=== TEXTAUSZUG ===
Man kann sich einen OpenMP Task als ein leichtgewichtiges Paket aus Code und Datenumgebung vorstellen. Dabei wird ein Task durch ein entsprechendes Konstrukt markiert, nämlich #pragma omp task, wobei der nachfolgende strukturierte Block den Code definiert und die bekannten Klauseln die Datenumgebung mit shared und private-Variablen festlegen. Die Abbildung von Tasks zur Ausführung auf Threads unterliegt der ausschließlichen Kontrolle der OpenMP-Laufzeitumgebung. Erreicht der Programmfluss ein task-Konstrukt, gibt es für die Laufzeitumgebung im Prinzip zwei Optionen:

  1. die direkte Ausführung des Tasks oder
  2. die Auslagerung des Tasks auf eine Warteschlange zur späteren Abarbeitung. In diesem Fall wird die Programmausführung direkt hinter dem Task fortgesetzt.

Das Listing zeigt die Task-Parallelisierung eines einfachen Sudoku-Lösers, der alle gültigen Ergebnisse findet. Der Algorithmus arbeitet dabei wie folgt:

  1. Finde ein leeres Feld.
  2. Füge eine Nummer ein.
  3. Prüfe das Sudoku.
  4. Falls ungültig: Füge die nächste Nummer ein.
  5. Falls gültig: Gehe zum nächsten Feld und starte erneut.

Zur Task-Parallelisierung wird eine parallele Region benötigt, um ein Team von Threads aufzuspannen. Allerdings soll zunächst nur ein Thread den Algorithmus zum Lösen aufrufen, daher das single-Konstrukt. Das Durchprobieren einer Zahl (Schritt 4) ist jeweils als ein unabhängiger Task implementiert, somit entsteht die Parallelität in diesem Algorithmus. Am Ende wird auf alle Tasks gewartet, um mit den gefundenen Lösungen arbeiten zu können.

Das Listing zeigt übrigens auch, dass die Kombination von C++-Klassen und OpenMP-Parallelisierung nicht wirklich ein Problem darstellen muss. Die Variable sudoku ist eine vom Typ Zeiger auf die Klasse CSudokuBoard, und die Festlegung als firstprivate bedeutet, dass für jeden Task eine Kopie des Zeigers angelegt wird, im Task selbst wird dann die Klasse über den Copy-Konstruktor instanziiert.

In OpenMP lassen sich alle Threads eines Teams dazu nutzen, Tasks abzuarbeiten. Insbesondere wenn Threads an einer Barriere oder einem sonstigen Synchronisationskonstrukt warten, können sie die Warteschlange auf zu bearbeitenden Tasks hin untersuchen und diese gegebenenfalls zur Ausführung bringen. Das Task-Modell von OpenMP erlaubt dabei, dass ein unterbeschäftigter Thread unbearbeitete Tasks von anderen Threads "stiehlt", um eine bessere Lastbalancierung zu erzielen.

Nach einem barrier-Konstrukt, das alle Threads im Team erreichen müssen, ist die Erledigung aller Tasks garantiert. Für feingranularere Synchronisation gibt es das taskwait-Konstrukt, das den Thread/Task, der es erreicht, auf alle direkt von ihm erzeugten Tasks warten lässt, nicht aber noch auf weitere von diesen erzeugte Tasks. Alle Tasks, die im Kontext eines taskgroup-Konstrukt erstellt werden, gehören zu einer logischen Gruppe und sind an ein implizites taskwait-Konstrukt am Ende der taskgroup gebunden.
=== GESPEICHERTE DATEN ===
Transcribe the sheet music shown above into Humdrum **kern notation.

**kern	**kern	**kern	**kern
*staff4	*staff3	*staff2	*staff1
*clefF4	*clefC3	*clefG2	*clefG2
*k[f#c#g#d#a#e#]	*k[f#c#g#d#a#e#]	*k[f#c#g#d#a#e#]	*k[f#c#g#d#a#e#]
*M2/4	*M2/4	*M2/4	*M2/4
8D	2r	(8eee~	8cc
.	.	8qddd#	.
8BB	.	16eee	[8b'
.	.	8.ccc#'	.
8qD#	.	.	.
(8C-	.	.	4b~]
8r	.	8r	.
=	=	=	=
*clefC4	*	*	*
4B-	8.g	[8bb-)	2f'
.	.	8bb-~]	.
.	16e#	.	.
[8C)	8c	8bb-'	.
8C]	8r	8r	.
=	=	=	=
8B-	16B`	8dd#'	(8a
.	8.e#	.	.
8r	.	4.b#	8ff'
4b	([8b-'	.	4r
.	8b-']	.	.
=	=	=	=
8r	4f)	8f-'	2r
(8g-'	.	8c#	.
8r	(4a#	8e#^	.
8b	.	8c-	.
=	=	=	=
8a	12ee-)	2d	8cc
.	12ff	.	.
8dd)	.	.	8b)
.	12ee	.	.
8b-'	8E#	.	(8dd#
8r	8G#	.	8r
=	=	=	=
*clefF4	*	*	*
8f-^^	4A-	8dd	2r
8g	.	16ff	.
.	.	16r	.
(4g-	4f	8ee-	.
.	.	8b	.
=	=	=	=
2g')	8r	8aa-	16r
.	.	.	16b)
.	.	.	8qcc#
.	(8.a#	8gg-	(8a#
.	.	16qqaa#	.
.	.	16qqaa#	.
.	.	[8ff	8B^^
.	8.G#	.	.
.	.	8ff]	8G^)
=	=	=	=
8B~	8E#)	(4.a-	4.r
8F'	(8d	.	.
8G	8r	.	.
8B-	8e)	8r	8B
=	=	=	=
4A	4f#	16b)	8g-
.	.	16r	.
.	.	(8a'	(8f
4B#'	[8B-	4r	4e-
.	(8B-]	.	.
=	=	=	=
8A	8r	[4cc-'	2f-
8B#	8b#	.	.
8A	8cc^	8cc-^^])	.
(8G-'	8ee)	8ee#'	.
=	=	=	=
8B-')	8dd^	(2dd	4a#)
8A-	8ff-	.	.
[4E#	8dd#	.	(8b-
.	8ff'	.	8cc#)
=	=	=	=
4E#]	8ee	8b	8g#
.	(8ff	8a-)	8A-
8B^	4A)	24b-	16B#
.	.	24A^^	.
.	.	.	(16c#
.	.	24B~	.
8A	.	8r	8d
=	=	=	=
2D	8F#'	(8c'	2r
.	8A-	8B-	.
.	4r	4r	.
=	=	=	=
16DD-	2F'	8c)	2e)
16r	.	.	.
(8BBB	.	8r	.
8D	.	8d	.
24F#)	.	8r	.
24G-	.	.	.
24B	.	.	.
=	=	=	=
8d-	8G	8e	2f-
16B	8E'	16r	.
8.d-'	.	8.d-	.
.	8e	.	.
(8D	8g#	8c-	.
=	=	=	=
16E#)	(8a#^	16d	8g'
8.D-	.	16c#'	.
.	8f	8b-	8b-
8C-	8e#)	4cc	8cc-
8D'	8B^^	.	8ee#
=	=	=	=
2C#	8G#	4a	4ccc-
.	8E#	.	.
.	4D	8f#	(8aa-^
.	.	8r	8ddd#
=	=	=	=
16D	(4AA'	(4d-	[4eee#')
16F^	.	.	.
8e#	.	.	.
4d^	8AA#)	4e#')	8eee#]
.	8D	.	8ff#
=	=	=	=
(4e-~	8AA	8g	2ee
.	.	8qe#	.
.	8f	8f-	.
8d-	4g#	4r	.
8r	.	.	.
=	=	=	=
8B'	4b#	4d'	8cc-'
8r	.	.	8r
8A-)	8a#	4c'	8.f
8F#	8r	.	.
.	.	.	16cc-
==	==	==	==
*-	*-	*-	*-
===
> [SCHRIFTLICHE AUFGABEN]:
1. Wer steuert laut dem Text über OpenMP-Tasks, welche Tasks auf welchen Threads ausgeführt werden?
2. Fasse im Text über OpenMP-Tasks den Absatz, der mit „Nach einem barrier-Konstrukt“ beginnt, als kurze Liste zusammen und behalte dabei seine wichtigsten Fakten.
3. Schreibe den Text über OpenMP-Tasks im Anschluss an seinen letzten Satz weiter.

> [LÖSUNGEN DER AUFGABEN]:
1. Das steuert ausschließlich die OpenMP-Laufzeitumgebung.

2.
- barrier: Alle Threads im Team müssen es erreichen. Danach sind garantiert alle Tasks erledigt.
- taskwait: Der Thread/Task, der es erreicht, wartet auf alle direkt von ihm erzeugten Tasks, aber nicht auf weitere, die von diesen erzeugt wurden.
- taskgroup: Alle darin erstellten Tasks bilden eine logische Gruppe und sind an ein implizites taskwait am Ende der taskgroup gebunden.

3.
Hin und wieder kommt es auch in der besten Applikation vor, dass eine Berechnung abgebrochen werden soll. Mögliche Gründe gibt es viele. Ein typischer ist, dass ein Fehler aufgetreten ist und die Fortführung der Berechnung keinen Sinn mehr ergibt. Ein weiterer könnte sein, dass man die Berechnung abbrechen möchte, weil das Ergebnis feststeht (z. B. in numerischen Verfahren oder in Suchalgorithmen). Bislang konnte man das in OpenMP nur schwer und auch nicht für alle Konstrukte gleichermaßen umsetzen. Gerade ein Worksharing-Konstrukt ließ sich nicht stoppen, sobald dessen parallele Ausführung einmal begonnen hatte. Die einzige Möglichkeit bestand darin, mit einer if-Anweisung die Schleife bis zum Ende ohne sinnvollen Code weiterlaufen zu lassen. Abgesehen von einer gewissen Unsauberkeit hat dieses Verfahren auch den Nachteil, dass es Energie und Zeit kostet, bis die Schleife ihr natürliches Ende erreicht hat.

OpenMP 4.0 löst das Problem, indem es Direktiven zum Abbruch paralleler Berechnungen einführt. Die Grundidee hierbei ist es, mit dem cancel-Konstrukt den Abbruch einer parallelen Region anzufordern. Der anfordernde Thread beendet die Ausführung sofort und benachrichtigt andere Threads über den Abbruch. Diese prüfen an sogenannten "Cancellation Points", ob die Ausführung abgebrochen werden soll und beenden das abzubrechende Konstrukt, falls dem so ist.

Das cancel-Konstrukt unterstützt den Abbruch paralleler Regionen (parallel-Klausel) und relevanter Worksharing-Konstrukte (Klauseln sections, for bzw. do) sowie von Task-Gruppen (taskgroup-Klausel). Cancellation Points werden nicht verwunderlich durch das cancellation point-Konstrukt eingeführt. Weiterhin definiert OpenMP 4.0 Barrieren und cancel-Konstrukte als Cancellation Points. Etwaige Ressourcen werden vom OpenMP-Laufzeitsystem nicht freigegeben. Programmierer sind daher selbst verantwortlich dafür, dass zum Beispiel vor einem Abbruch Dateien geschlossen worden sind oder Sperren und allokierter Speicher freigegeben wurden.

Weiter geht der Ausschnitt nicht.